__Exercise task 1__
Name every poster in the thread on marking logs for length who says they use a tape or measuring tape to measure lengths.
__Exercise task 2__
Write the next part of the thread on marking logs for length, picking up after its final line.

--- start of Reading passage ---

# Marking Logs for Length



## k9brain (Feb 19, 2011)

When bucking logs into length for the stove I usually cut 12" NS and 16" EW lengths.  My boot gives me a pretty good 12" and the bar of the chainsaw is ~16".  Is there a better way to mark the log when bucking?  I can't seem to get anything better than a Crayola crayon to mark the log.  What are you using to measure your lengths and mark the log?


----------



## LLigetfa (Feb 19, 2011)

I used a yellow lumber crayon to mark one time but then it broke in two so now I mostly just use the nose of my bar.  Been known to use a hatchet too on rare occasion.


----------



## chinkapin_oak (Feb 19, 2011)

paint stick:
http://www.markal.com/cat/155/solid-paint-markers.aspx
I use white for the dark colored bark, and black for the light barked trees.  I run a tape, or yardstick the length of the log, and mark every 15-16"

Your local farm supply store or industrial supply store will probly have them since they are used in almost every industry.


----------



## shawneyboy (Feb 19, 2011)

Lumber crayon FTW !

Shawn


----------



## loon (Feb 19, 2011)

dont mark the cuts but do carry this kinda stuff with me in the fall when in the woods. give the ones that need to be knocked down over winter a quick eye level spray and is very handy..

loon


----------



## Bigg_Redd (Feb 19, 2011)

k9brain said:
			
		

> When bucking logs into length for the stove I usually cut 12" NS and 16" EW lengths.  My boot gives me a pretty good 12" and the bar of the chainsaw is ~16".  Is there a better way to mark the log when bucking?  I can't seem to get anything better than a Crayola crayon to mark the log.  What are you using to measure your lengths and mark the log?



I use a measuring tape and a can of utility marking paint.


----------



## PapaDave (Feb 19, 2011)

I just use a measuring tape, then cut. No marking.


----------



## Shari (Feb 19, 2011)

I carry one of those blaze orange fiberglass sticks that people use to mark the edges of their driveways for snow plows.  I tapped off 20" on the stick & 'mark' with chalk.


----------



## Beardog (Feb 19, 2011)

Chainsaw bar works well for me


----------



## DonNC (Feb 19, 2011)

ChocoLab said:
			
		

> Chainsaw bar works well for me



I thought there would be allot more answers like this. I figure if use the bar to guesstimate between the width and length of your stove it should be alright


----------



## mainstation (Feb 20, 2011)

Buy a "whip" for your saw, or buy 2, one for E-W cutting and one for N-S .


----------



## woodmeister (Feb 20, 2011)

--- end of Reading passage ---
--- start of Data lines ---

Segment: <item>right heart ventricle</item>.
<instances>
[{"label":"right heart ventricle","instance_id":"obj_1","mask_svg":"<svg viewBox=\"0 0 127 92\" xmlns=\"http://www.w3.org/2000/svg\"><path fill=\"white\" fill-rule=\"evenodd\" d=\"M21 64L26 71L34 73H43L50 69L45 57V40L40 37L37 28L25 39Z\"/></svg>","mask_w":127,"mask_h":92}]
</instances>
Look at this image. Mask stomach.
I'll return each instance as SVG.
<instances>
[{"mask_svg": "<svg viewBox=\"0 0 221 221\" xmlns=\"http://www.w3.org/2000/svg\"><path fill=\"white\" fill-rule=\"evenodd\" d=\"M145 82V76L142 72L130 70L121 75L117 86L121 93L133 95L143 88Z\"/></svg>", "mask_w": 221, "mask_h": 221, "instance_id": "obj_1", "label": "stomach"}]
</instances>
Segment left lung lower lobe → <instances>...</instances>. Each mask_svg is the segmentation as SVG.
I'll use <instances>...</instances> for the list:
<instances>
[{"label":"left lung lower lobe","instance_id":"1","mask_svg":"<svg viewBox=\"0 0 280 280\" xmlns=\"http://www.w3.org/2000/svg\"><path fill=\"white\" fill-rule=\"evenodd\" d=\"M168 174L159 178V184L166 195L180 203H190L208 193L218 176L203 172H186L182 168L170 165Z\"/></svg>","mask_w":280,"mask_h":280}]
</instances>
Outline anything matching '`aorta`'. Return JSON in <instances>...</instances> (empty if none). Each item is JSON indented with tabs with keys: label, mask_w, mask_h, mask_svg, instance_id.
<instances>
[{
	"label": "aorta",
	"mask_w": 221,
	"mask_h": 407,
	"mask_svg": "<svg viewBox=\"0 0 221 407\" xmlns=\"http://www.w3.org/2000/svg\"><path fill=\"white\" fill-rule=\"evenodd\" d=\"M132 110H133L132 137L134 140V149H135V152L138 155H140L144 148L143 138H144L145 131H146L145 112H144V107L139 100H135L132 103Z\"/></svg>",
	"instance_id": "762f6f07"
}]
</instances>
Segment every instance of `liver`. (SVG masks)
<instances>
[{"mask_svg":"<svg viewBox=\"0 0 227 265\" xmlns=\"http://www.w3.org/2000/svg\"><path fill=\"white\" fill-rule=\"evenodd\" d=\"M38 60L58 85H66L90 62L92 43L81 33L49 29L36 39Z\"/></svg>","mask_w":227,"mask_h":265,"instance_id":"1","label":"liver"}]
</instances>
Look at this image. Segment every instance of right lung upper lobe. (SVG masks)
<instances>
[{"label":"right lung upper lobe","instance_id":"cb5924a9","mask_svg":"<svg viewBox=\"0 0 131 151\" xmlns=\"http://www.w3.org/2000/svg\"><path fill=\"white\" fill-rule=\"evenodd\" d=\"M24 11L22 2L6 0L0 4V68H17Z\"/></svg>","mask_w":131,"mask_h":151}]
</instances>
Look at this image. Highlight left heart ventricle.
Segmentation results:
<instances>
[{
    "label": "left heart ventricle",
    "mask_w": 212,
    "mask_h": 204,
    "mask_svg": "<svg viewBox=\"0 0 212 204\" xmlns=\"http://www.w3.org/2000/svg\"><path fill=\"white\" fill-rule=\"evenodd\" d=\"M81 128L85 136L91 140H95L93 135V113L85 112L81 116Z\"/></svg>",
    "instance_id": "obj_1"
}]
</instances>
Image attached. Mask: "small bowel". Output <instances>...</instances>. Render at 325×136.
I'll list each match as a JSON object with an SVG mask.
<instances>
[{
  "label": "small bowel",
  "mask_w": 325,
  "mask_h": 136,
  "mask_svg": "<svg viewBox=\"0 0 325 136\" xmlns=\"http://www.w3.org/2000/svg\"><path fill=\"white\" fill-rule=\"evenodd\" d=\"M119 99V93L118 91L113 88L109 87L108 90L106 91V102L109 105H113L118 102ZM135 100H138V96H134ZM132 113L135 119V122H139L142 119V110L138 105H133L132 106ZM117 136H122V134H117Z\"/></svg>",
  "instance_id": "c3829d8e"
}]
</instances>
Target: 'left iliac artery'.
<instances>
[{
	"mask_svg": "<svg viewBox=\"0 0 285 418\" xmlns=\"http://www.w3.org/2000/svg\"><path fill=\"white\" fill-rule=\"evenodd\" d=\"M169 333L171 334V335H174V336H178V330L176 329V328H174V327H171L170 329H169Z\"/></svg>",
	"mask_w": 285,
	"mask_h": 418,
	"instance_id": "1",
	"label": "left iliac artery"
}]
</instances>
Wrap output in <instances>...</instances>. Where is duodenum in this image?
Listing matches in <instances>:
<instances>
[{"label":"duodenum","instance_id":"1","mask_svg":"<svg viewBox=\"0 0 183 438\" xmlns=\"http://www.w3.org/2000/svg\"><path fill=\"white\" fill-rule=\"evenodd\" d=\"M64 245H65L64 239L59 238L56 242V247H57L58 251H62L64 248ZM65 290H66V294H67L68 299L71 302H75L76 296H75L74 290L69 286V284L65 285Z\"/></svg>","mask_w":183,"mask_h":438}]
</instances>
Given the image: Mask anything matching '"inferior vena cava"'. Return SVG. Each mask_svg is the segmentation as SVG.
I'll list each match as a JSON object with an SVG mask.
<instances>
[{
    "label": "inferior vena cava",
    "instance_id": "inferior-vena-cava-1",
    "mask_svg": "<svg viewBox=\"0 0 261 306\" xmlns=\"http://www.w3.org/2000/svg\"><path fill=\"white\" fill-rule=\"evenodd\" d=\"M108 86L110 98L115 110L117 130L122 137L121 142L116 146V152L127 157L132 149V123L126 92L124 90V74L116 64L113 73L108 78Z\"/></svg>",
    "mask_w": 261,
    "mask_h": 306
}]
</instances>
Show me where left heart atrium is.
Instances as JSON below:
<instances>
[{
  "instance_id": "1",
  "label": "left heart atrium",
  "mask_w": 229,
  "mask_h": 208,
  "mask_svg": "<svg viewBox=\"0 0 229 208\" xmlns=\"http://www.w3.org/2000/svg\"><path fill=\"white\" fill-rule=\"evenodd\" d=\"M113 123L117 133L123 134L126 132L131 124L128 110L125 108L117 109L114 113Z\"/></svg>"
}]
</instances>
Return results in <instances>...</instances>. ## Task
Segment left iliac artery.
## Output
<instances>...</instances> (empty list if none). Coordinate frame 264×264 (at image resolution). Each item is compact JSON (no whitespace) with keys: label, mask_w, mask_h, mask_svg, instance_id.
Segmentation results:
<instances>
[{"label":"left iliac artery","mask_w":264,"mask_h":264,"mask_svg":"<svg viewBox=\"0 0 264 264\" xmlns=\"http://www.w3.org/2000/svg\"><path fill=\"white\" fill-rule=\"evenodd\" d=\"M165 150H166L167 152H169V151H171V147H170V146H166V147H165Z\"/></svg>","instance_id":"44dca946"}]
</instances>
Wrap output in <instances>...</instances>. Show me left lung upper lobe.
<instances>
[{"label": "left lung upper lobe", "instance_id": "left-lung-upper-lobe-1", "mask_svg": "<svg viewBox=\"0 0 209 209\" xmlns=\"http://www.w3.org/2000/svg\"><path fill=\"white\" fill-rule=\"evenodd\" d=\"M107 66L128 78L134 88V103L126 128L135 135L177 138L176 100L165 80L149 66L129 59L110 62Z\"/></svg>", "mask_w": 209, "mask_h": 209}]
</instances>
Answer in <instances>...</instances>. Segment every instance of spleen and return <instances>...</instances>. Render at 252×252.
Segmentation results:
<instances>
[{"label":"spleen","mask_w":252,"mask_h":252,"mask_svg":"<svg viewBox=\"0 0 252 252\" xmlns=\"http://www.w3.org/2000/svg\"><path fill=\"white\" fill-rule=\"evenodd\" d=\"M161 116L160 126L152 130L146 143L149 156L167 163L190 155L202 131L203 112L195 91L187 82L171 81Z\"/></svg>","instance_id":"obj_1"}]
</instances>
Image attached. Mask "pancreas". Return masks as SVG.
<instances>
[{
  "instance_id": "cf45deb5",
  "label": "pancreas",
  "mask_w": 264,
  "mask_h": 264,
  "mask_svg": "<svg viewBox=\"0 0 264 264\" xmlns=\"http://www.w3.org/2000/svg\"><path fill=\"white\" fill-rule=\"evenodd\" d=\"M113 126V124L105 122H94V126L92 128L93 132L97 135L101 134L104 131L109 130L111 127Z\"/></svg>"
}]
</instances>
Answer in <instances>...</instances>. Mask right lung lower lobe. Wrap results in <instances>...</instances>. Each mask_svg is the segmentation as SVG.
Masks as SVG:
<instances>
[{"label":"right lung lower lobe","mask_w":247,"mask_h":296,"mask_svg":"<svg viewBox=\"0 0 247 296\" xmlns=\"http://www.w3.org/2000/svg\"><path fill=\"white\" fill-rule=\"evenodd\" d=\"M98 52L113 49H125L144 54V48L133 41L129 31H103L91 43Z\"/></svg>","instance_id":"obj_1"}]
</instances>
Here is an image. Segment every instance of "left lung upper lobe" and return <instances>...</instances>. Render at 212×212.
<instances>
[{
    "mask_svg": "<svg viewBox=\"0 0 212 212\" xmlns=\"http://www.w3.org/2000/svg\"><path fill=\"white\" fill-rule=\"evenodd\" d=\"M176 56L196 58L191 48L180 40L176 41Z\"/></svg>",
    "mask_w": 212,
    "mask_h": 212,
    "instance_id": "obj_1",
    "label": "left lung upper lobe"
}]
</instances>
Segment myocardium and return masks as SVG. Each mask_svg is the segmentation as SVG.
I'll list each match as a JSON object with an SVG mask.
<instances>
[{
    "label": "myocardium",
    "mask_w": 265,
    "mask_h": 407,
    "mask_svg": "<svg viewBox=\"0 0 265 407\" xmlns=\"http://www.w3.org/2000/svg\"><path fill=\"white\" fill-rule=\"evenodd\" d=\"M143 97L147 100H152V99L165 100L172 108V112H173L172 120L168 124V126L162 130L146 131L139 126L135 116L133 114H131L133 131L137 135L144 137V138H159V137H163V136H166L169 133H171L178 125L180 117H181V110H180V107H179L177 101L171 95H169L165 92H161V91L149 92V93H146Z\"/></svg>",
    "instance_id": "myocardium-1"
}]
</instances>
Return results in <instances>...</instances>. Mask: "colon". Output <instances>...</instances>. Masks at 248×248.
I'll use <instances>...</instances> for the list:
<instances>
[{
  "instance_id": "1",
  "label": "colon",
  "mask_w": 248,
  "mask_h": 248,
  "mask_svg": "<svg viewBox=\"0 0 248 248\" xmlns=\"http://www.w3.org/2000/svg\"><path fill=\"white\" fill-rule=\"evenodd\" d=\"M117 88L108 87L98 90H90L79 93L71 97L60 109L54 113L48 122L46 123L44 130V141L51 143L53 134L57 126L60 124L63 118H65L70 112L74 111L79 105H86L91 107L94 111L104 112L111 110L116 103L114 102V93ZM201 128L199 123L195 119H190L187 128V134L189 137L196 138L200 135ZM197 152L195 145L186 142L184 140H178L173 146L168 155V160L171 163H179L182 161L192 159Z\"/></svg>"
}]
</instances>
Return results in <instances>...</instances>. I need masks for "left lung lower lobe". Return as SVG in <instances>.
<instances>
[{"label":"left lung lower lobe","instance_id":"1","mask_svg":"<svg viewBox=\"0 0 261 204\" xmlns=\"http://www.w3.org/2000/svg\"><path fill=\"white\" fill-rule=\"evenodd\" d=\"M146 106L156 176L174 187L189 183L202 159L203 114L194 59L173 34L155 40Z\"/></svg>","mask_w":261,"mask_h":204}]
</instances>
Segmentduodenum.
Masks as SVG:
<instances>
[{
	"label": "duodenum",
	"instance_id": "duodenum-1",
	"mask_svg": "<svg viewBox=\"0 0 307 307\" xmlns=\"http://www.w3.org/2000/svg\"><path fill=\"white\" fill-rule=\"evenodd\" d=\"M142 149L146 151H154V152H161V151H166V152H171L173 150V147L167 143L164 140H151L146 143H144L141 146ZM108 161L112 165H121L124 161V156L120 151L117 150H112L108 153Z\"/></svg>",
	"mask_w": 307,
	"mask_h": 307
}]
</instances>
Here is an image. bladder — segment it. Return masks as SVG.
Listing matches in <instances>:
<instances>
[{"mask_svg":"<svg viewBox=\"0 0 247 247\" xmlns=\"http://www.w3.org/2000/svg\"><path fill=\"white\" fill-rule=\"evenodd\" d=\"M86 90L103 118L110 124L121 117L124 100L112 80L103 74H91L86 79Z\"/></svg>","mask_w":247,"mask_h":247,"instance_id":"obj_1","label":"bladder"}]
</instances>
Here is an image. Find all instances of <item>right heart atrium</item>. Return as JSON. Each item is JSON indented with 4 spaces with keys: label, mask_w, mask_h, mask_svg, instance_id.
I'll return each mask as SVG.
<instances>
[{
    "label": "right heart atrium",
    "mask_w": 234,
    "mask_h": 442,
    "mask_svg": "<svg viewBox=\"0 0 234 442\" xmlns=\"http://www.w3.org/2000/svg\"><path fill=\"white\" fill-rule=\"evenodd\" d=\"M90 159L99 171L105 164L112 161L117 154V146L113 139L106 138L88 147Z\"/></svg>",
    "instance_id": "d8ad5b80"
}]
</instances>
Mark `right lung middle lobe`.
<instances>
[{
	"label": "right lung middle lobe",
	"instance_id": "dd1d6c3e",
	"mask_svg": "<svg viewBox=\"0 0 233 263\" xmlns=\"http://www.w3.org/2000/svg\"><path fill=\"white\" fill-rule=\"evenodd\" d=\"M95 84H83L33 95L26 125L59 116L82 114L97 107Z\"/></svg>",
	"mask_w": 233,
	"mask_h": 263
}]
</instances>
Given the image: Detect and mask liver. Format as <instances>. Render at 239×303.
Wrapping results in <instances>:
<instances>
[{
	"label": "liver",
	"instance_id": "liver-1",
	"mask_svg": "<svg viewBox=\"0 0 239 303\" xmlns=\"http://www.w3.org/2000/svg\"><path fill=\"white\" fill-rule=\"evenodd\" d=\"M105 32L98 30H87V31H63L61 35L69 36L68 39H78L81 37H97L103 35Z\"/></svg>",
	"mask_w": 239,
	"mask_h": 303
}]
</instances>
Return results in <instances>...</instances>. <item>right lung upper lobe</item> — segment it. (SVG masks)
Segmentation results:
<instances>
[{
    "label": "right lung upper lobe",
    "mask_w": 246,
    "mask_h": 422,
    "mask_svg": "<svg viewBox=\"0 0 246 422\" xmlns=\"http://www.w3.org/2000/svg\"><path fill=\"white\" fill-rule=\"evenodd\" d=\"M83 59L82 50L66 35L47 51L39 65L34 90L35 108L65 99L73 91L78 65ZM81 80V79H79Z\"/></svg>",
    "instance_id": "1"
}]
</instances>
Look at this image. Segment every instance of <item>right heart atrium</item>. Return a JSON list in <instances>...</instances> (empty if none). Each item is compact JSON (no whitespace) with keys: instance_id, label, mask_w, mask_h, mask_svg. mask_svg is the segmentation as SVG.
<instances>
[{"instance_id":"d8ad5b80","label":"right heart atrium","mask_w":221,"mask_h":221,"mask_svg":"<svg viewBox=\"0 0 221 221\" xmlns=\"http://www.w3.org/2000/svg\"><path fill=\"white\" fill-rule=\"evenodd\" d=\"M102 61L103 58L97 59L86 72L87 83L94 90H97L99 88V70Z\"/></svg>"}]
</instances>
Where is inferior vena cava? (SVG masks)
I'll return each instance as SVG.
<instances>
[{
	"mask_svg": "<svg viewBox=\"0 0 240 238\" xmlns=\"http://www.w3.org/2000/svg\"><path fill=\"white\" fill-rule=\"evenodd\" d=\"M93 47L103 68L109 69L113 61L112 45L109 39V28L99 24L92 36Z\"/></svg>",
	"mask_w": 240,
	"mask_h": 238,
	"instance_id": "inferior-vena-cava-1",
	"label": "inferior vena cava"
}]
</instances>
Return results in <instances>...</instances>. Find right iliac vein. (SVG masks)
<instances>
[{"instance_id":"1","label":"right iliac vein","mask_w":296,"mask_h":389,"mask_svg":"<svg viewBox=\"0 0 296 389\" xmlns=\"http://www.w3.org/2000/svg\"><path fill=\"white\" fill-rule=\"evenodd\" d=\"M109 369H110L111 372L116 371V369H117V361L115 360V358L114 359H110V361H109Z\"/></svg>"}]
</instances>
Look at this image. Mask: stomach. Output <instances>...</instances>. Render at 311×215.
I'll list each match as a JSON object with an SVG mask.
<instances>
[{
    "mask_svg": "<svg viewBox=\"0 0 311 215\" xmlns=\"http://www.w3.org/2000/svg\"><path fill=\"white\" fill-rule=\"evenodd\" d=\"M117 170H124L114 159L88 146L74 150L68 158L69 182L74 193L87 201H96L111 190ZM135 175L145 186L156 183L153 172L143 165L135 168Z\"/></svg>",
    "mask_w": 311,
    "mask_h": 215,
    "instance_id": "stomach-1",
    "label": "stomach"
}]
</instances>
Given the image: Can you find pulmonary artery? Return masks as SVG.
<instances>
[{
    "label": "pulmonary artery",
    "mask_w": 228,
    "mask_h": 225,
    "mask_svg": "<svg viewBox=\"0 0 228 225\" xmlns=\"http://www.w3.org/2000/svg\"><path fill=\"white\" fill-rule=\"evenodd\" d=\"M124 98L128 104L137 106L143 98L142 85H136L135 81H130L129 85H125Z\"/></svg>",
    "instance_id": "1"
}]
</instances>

--- end of Data lines ---

__Answer 1__
chinkapin_oak, Bigg_Redd, PapaDave

__Answer 2__
bar works for me


----------



## k9brain (Feb 20, 2011)

These are all things I'm already doing. Thanks for the replies, I'll have to get a lumber crayon.

Mainstation, what do you mean by a whip?


----------



## trailrated (Feb 20, 2011)

I just eye ball it.


----------



## Wood Duck (Feb 20, 2011)

My "16 inch" chainsaw actually has about 14.5 inches of bar extending beyond the body of the saw. Lots of short logs in my stacks.


----------



## flatlandr (Feb 20, 2011)

I use a folding pruning saw and a broken piece of foot rule.


----------



## DBoon (Feb 20, 2011)

Measuring tape and blackboard chalk


----------



## bboulier (Feb 20, 2011)

I have a bow saw that is marked with different lengths.  I measure and then cut a line in the log, then another measure and cut, etc.


----------



## TreePointer (Feb 20, 2011)

I use my bars most of the time to measure.  On 20" bars and longer, I take a black sharpie and draw a vertical line on the bar at 16" and 18" from the edge of the powerhead.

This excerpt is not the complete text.